CSE 303, Autumn 2008, Assignment 4

Due: Sunday, November 9 at 11 pm

Assignment goal

In this assignment, you will develop a more complex program using dynamic data structures. In doing so you will:

Synopsis

In this assignment, you will build programs to implement T9 predictive text, a text input mode available on cellphones. On a cellphone, each number from 2-9 on the keypad represent three or four letters, the number 0 represents a space, and 1 represents a set of symbols such as { , . ! ? } etc. The numbers from 2-9 represent letters as follows:

2 ABC
3 DEF
4 GHI
5 JKL
6 MNO
7 PQRS
8 TUV
9 WXYZ

Since multiple letters map to a single number, many key sequences represent multiple words. For example, the input 2665 represents "book" and "cool", among other possibilities.

To translate from number sequences to words, we will use a data structure known as a trie. A trie is a multiway branching structure (tree) that stores the prefixes of sequences. As we travel down a path in the trie, we reach word sequences spelled out by the numbers along that path. Classic trie data structures have edges labeled with letters to store prefixes of strings. But for this application, we used a compressed trie that has only 10 possible branches at each node instead of 26, since the digits 0-9 represent the 26 letters, space and symbols. Because of this, an extra layer of complexity is needed to figure out the string represented by a path, which is the predictive component of T9.

For more information on the data structure trie, here is a link to the Wikipedia article. Here is a link to the powerpoint presentation given in class (pptx 2007 format; a ppt version and a pdf version are also available (but are much larger)).

Technical Requirements

Implement in C a program t9. The command

        t9 FILE

should read in a dictionary file (FILE) that contains a list of words. Translate each word in the dictionary into its numeric key sequence, then add the key sequence to your trie, with the word at the end of the path corresponding to the digits. If a word with the same numeric sequence already exists in the trie, add the new word to the trie as a link to a new node with an edge labeled '#' instead of one of the digits 2-9. (The words linked from a node by the '#' edges essentially form a linked list of words that have the same numeric code.)

————————

Carry on the T9 predictive-text assignment from the point where it ends, adding the next part of its technical requirements.

## DATA LINES
————————

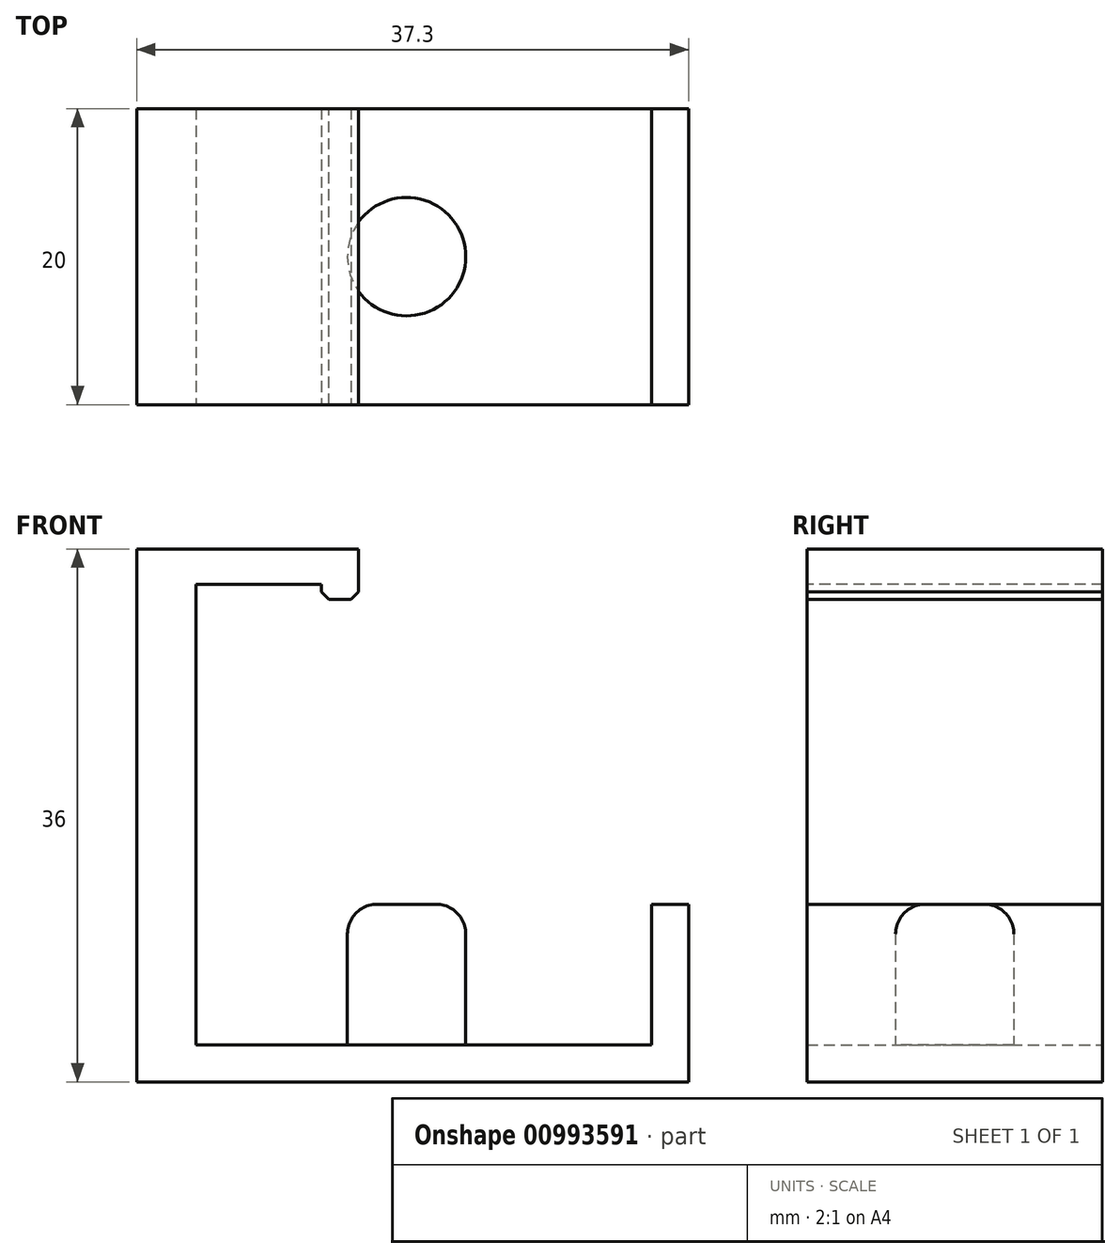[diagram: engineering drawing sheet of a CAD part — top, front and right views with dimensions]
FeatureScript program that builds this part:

————————

## THE ANSWER
For example, if the program reads the set of words "jello","rocks", and "socks" from the dictionary and adds it to an empty trie, the resulting trie should look like this:

Once your program has read the dictionary and built the trie containing the words in it, it should start an interactive session. The user should be able to type numbers and the program should print out the word corresponding to the sequence of numbers entered. Your program should use the numbers typed by the user to traverse the trie that has already been created, retrieve the word, and print it to the screen. If the user then enters '#', the program should print the next word in the trie that has the same numeric value, and so forth.

As an example, if we run the program using the above trie, an interactive session might look like this:

Enter "exit" to quit.
Enter Key Sequence (or "#" for next word):
> 76257
   'rocks'
Enter Key Sequence (or "#" for next word):
> #
   'socks'
Enter Key Sequence (or "#" for next word):
> 53556
   'jello'
Enter Key Sequence (or "#" for next word):
> #
    There are no more T9onyms

Enter Key Sequence (or "#" for next word):
> 76257#
   'socks'
Enter Key Sequence (or "#" for next word):
> 76257##
	There are no more T9onyms
>4423
	Not found in current dictionary.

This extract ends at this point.